Data to examine Block Start
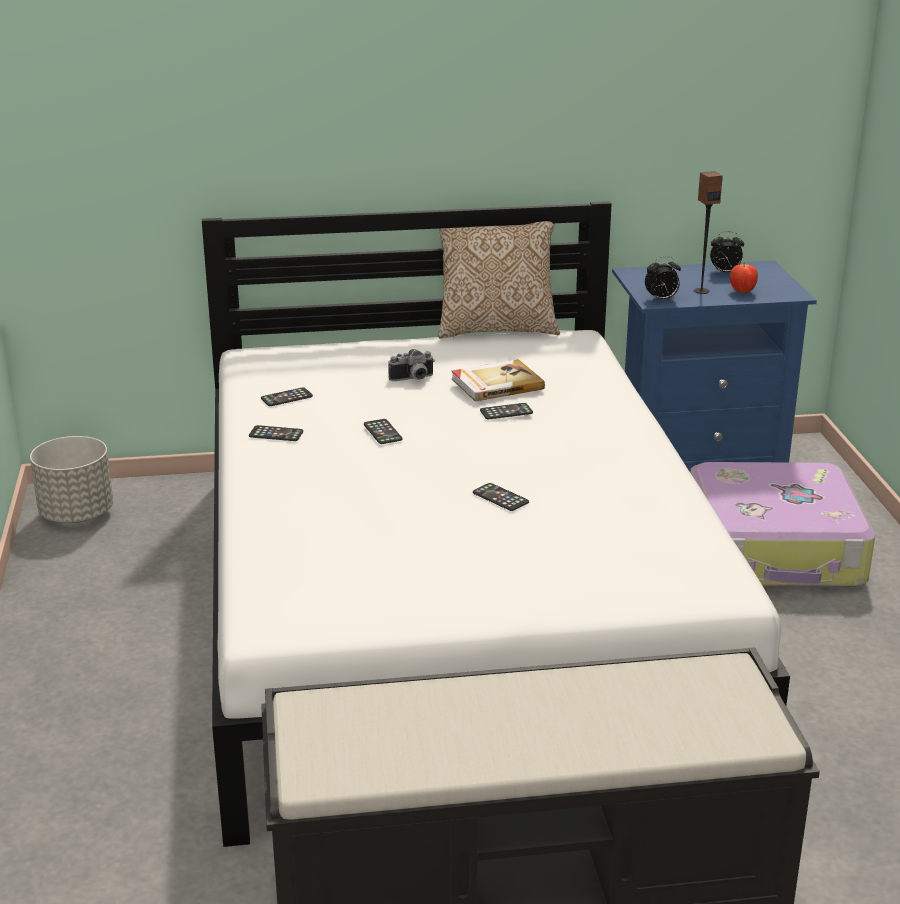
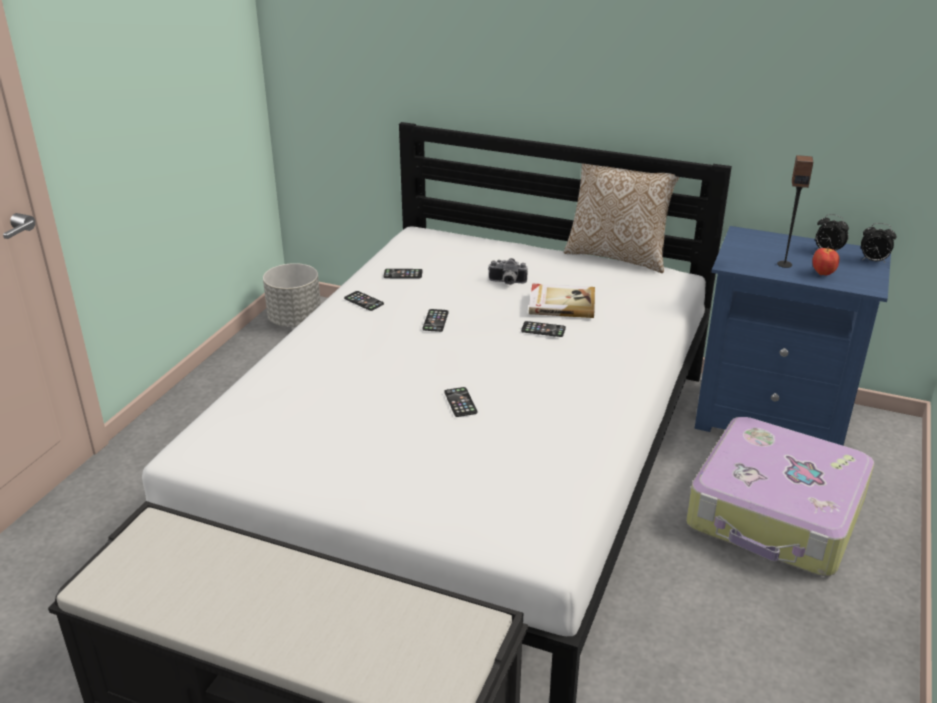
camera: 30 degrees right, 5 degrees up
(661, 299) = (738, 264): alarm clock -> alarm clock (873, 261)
Data to examine Block End
Data to examine Block Start
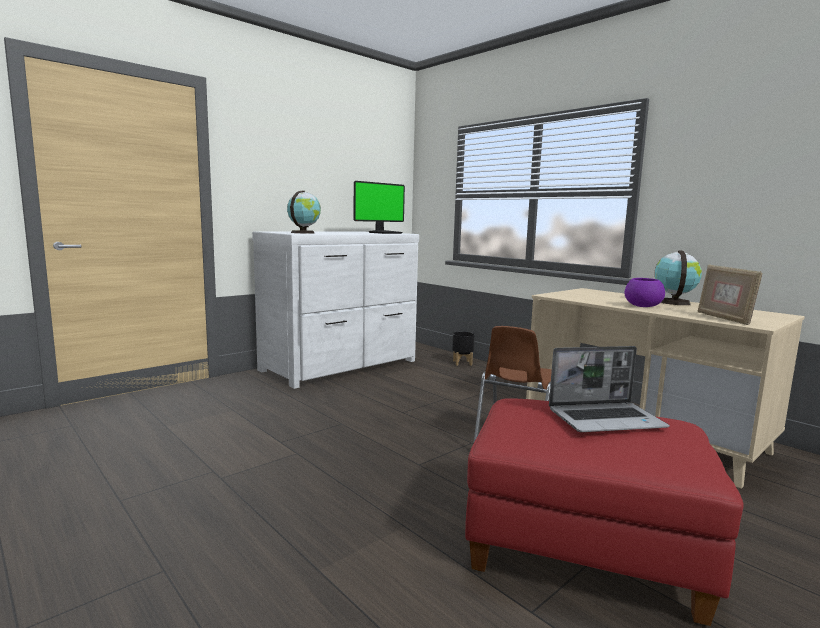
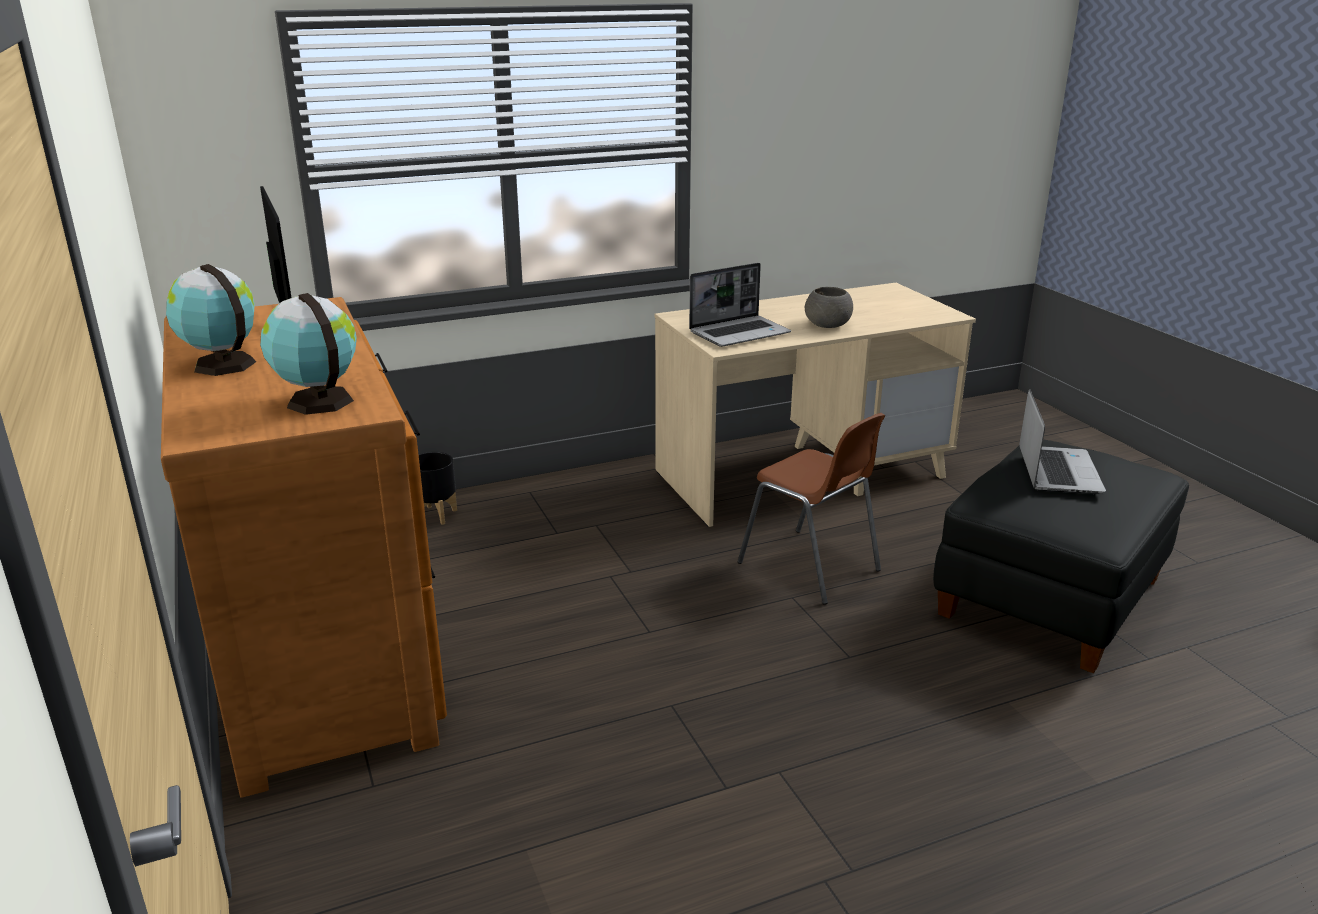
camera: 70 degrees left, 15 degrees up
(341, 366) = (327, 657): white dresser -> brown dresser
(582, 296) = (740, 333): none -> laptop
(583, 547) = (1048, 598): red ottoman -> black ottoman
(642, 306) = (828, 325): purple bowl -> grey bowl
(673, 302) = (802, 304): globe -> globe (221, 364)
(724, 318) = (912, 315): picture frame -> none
Data to examine Block End
Data to examine Block Start
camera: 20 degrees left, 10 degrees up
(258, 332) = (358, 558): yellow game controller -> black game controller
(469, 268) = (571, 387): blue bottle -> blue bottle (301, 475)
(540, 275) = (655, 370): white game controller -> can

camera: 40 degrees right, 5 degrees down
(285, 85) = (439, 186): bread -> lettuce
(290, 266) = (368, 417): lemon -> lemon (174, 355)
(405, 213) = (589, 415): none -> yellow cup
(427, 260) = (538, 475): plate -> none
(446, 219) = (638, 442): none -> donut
Data to examine Block End
■ **Work instructions**
In the listing above, locate the line containing "camera: 30 degrees right, 5 degrees up" and the line containing "(661, 299) = (738, 264): alarm". Transcribe those two lines and everything between them, exactly as written.

■ **Solution to this problem**
camera: 30 degrees right, 5 degrees up
(661, 299) = (738, 264): alarm clock -> alarm clock (873, 261)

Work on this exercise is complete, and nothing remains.